Many congratulations to Penelope Glen on being elevated to High Sheriff of Oxfordshire.

However, Sam McGregor’s report on this (Oxford Mail, April 27) ends by giving the impression that the SOS Roads campaign of the early-to-mid 1990s, with which Robert and Penelope Glen were energetically involved in 1993-94, was the sole campaign group which contributed to the then Government’s decision, in March 1994, to withdraw both the proposed Barton and North Oxford (Tin Hat) bypasses from the Ministry of Transport’s Roads for Prosperity programme.

SOS Roads certainly did, over the last year of a two-year plus campaign, play a significant role.
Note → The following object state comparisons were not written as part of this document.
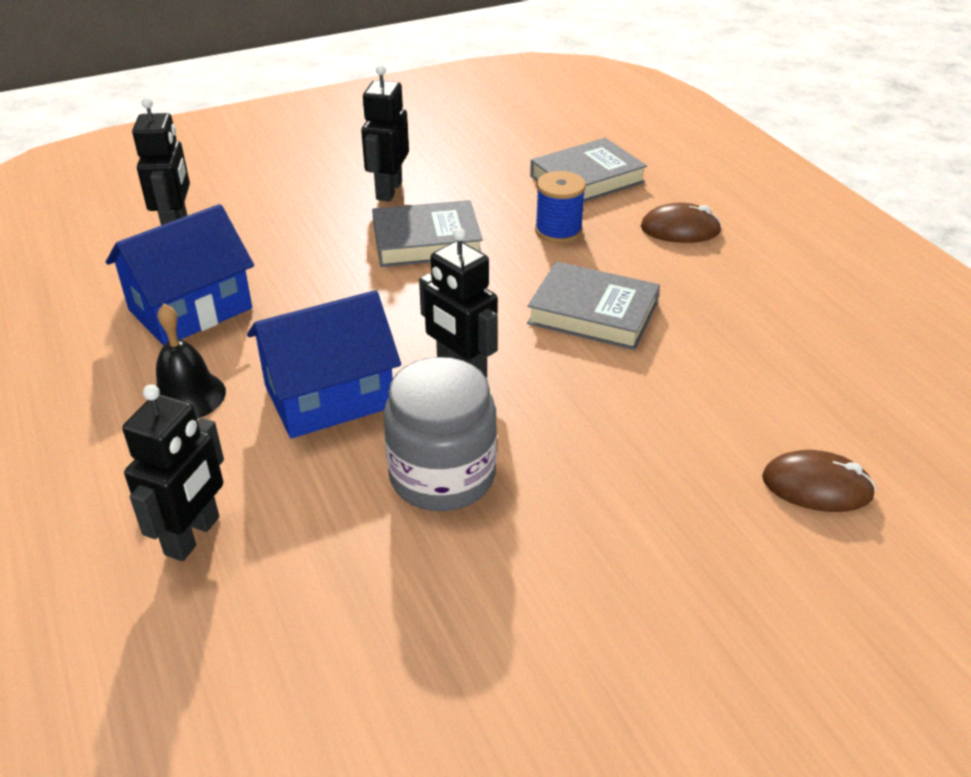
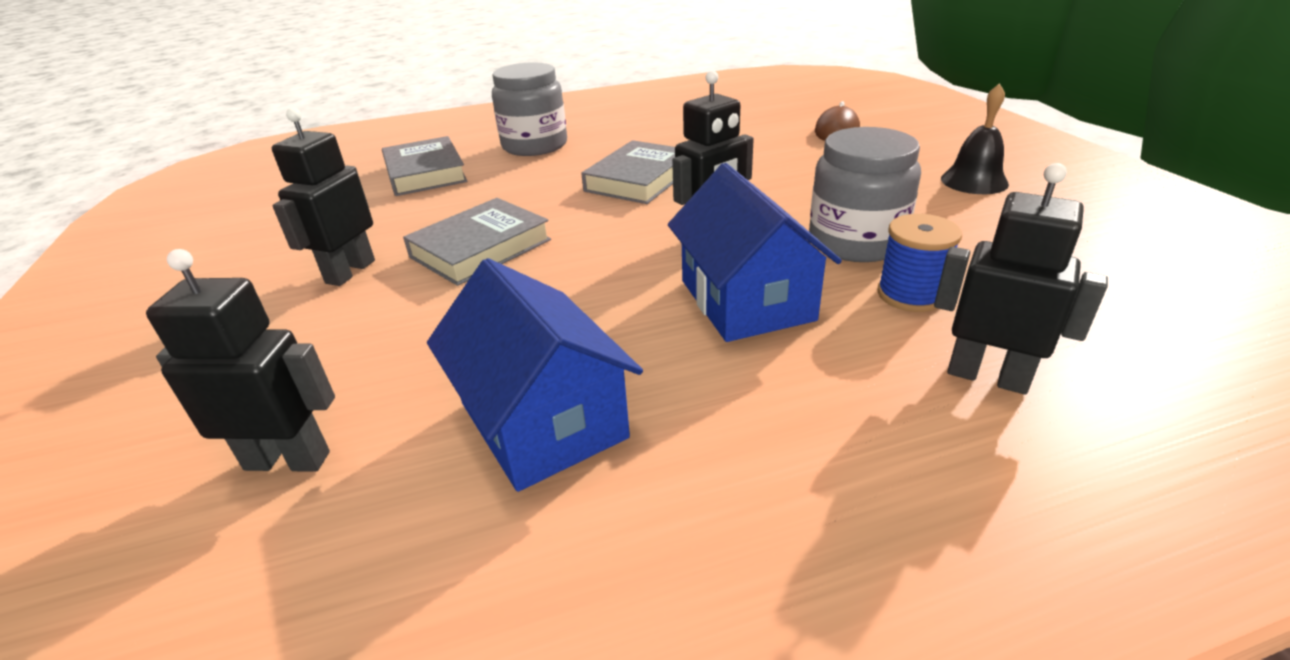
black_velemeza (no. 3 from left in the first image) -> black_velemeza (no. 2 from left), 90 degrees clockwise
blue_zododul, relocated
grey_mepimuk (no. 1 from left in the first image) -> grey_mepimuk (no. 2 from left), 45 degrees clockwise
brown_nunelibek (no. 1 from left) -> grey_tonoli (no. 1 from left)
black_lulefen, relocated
However, this was only as one part of a complex jigsaw of local community groups, notably on Barton and Cutteslowe ( and beyond) and along the Bayswater Road, of Friends of the Earth, the Oxford Preservation Trust, the Oxford Civic Trust, and many individuals, most of whom had been fighting long and hard, from well before SOS Roads was formed, against what were in fact planned as links in a six-lane Felixstowe to Fishguard east-west route.

Penelope Glen would certainly not claim that SOS Roads alone was the prime mover against the fake bypasses, for the campaign was “a fusion of horizons”, and deserves a paragraph or three in Oxford and Oxfordshire’s environmental and cultural history, as no doubt will Mrs Glen.